§ WHAT IS EXPECTED
Copy the lines below word for word, leaving out the pictures.

§ MATERIAL SUPPLIED
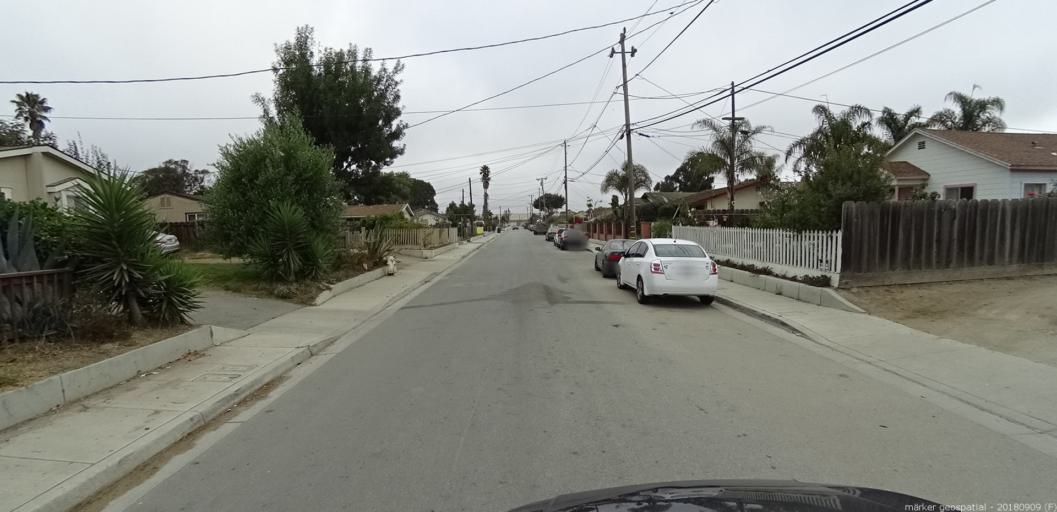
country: US
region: California
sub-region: Monterey County
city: Boronda
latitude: 36.7002
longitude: -121.6711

§ EXERCISE RESULT
country: US
region: California
sub-region: Monterey County
city: Boronda
latitude: 36.7002
longitude: -121.6711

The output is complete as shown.